To do: With the string "listed" as the filter, copy each matching line from the records.
BEGIN Records supplied
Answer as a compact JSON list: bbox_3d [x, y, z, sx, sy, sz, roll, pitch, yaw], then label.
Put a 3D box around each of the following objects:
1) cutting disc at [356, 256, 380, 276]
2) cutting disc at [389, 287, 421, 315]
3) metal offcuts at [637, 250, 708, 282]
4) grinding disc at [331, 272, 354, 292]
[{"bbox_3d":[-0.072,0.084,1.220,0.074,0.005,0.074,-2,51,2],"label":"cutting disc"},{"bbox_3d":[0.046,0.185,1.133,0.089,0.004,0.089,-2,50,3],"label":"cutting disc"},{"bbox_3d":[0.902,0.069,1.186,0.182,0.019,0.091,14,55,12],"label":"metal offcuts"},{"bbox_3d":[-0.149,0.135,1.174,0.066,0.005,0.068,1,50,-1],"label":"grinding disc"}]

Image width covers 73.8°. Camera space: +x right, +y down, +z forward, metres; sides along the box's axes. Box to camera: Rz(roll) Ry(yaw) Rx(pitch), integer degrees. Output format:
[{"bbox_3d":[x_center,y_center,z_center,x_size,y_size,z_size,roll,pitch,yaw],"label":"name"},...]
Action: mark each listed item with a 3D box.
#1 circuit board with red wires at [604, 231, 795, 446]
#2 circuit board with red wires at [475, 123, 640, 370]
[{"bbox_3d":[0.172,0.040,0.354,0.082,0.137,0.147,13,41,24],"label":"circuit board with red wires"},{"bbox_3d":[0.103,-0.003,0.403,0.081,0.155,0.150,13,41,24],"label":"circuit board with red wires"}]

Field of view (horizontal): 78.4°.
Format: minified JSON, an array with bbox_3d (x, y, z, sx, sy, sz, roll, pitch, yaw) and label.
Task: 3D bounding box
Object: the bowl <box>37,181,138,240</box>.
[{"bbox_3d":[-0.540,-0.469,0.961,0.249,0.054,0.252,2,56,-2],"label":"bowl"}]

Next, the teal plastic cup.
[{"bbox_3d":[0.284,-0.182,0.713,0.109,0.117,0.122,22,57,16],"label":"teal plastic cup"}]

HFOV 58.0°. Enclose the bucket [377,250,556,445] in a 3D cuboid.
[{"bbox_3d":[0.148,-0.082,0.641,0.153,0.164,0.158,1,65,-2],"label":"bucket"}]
END Records supplied
BEGIN Records supplied
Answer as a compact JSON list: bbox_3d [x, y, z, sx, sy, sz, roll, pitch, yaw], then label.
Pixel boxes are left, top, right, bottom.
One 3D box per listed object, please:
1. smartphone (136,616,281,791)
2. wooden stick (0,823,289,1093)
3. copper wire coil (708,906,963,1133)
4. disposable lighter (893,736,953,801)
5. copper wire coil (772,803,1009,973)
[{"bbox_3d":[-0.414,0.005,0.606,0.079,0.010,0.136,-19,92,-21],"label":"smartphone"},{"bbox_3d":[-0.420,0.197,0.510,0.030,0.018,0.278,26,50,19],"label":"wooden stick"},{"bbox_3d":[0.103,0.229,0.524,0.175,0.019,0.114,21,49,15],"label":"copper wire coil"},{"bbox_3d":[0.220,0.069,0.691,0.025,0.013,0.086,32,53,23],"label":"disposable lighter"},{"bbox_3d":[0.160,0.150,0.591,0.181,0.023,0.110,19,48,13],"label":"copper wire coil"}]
END Records supplied
BEGIN Records supplied
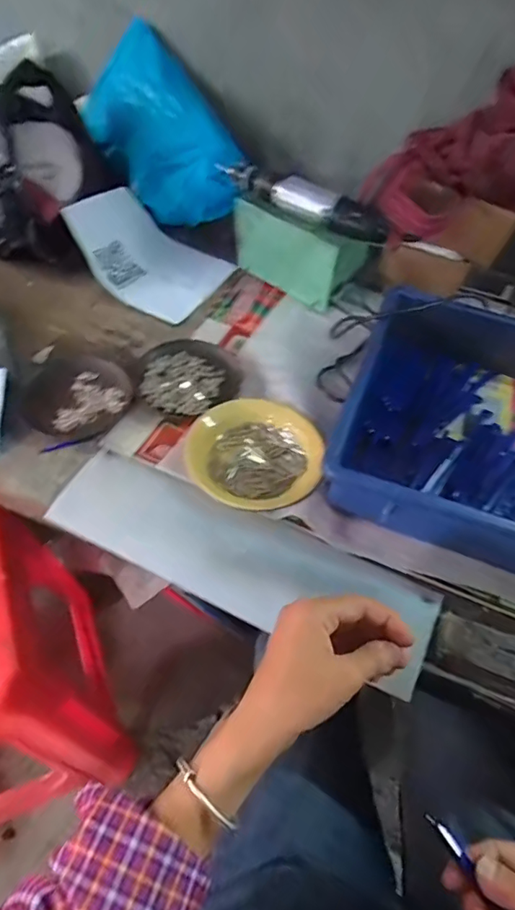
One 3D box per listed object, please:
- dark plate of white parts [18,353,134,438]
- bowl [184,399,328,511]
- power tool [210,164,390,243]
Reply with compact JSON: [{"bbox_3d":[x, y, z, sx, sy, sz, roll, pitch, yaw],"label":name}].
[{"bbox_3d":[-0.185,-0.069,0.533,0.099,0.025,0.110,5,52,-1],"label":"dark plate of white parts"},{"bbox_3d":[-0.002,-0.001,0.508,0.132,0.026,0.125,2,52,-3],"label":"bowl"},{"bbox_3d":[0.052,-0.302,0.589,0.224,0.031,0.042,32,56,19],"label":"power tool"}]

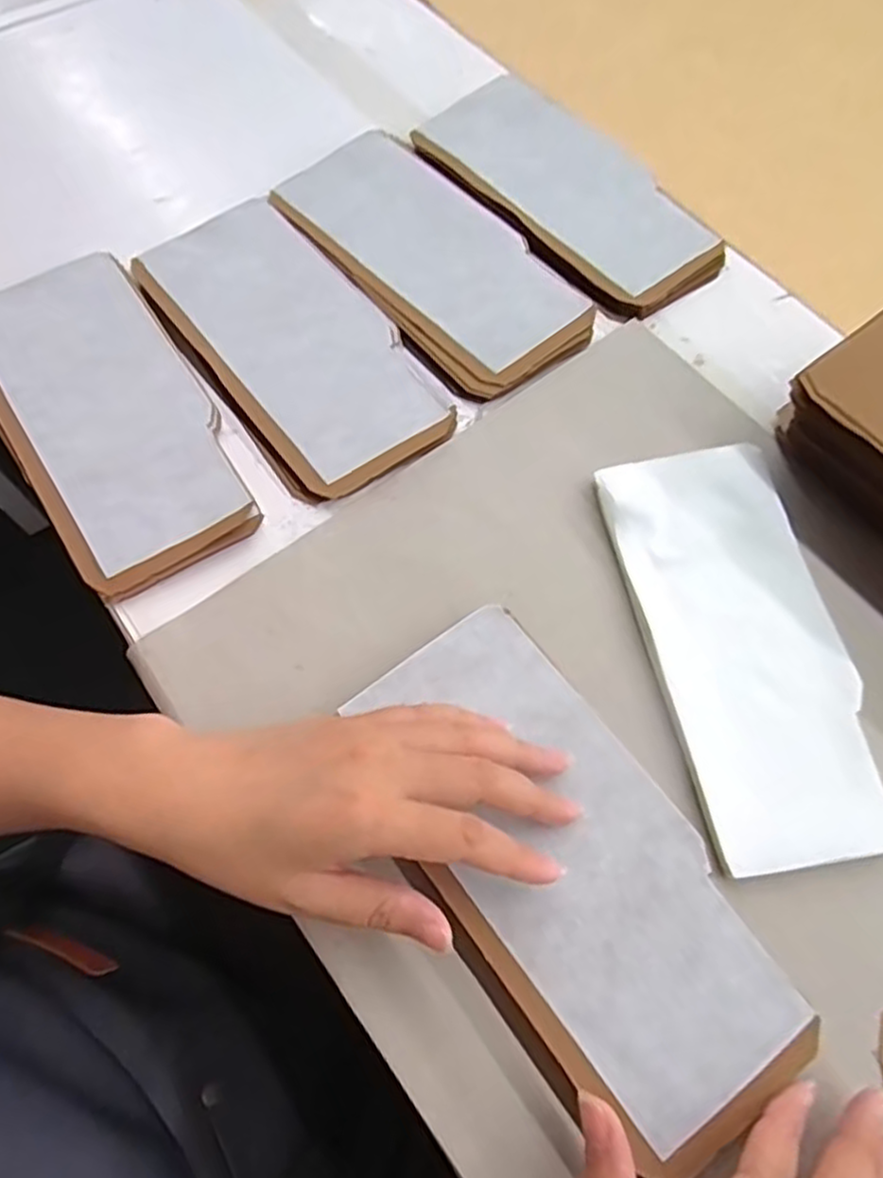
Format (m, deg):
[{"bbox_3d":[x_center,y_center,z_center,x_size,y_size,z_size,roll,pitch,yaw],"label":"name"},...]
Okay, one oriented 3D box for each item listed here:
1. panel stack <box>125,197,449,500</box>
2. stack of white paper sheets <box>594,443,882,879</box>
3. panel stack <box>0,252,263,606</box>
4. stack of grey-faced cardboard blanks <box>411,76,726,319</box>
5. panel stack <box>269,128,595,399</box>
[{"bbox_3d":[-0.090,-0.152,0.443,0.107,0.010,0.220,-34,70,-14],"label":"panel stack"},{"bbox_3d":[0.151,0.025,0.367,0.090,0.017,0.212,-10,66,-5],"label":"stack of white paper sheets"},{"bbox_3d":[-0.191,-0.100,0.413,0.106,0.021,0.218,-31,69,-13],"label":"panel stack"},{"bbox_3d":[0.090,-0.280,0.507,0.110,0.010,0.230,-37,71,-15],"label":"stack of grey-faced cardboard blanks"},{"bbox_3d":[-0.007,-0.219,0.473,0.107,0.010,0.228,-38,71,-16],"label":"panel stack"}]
END Records supplied
Reply to the task:
Action: mark each listed item with a 3D box.
One 3D box per listed object, please:
One 3D box per listed object, please:
Okay, one oriented 3D box for each item listed here:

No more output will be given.